Along with questionnaires and interviews, the study hopes to build up a picture of people's symptoms and how best to characterise them. The Movement Disorders HIT's patient and public involvement group has been involved since the start of the study.
Catherine said: "Working with the Movement Disorders HIT’s patient and public involvement group on this research has been extremely helpful. Through a combination of meetings, written comments and practical visits to the SPHERE House, they have really improved how we can ensure that the study is understandable, accessible and ultimately useful for people with Parkinson's and those close to them."
One of the patients involved in the study is Professor Dick Denton, FMedSci FRS, a retired Emeritus Professor of Biochemistry from the University of Bristol.
Dick said: “It has been a real pleasure to follow the development of this fascinating and potentially important research project by talking with Catherine every month or so.
“I can contribute, in a small way, not only as a person with Parkinson’s but also as a retired academic biochemist with much experience of medically-related research (albeit distant from this project).

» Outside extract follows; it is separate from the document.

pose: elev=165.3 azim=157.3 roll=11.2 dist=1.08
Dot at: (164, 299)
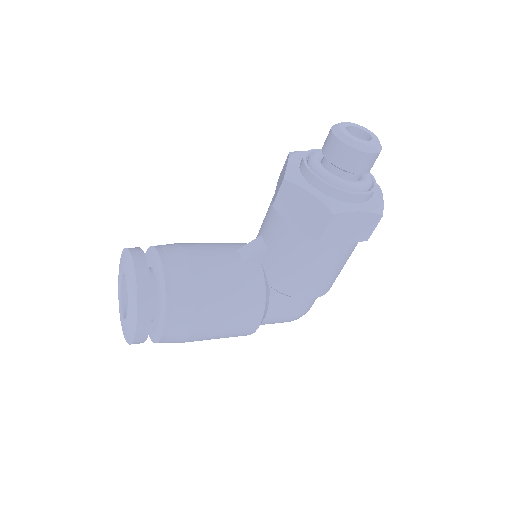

"One example has been the encouragement of the use of tablet-based, rather than paper-based, diaries for the participants to complete during their stay in the house. Another has been to simplify the means of seeking help for any difficulties that the participants may have while staying in the SPHERE House. Excitingly, the first pairs of participants are now being followed during their stay in the house - let us hope that the new wave of COVID-19 does not result in any serious disruption of the study."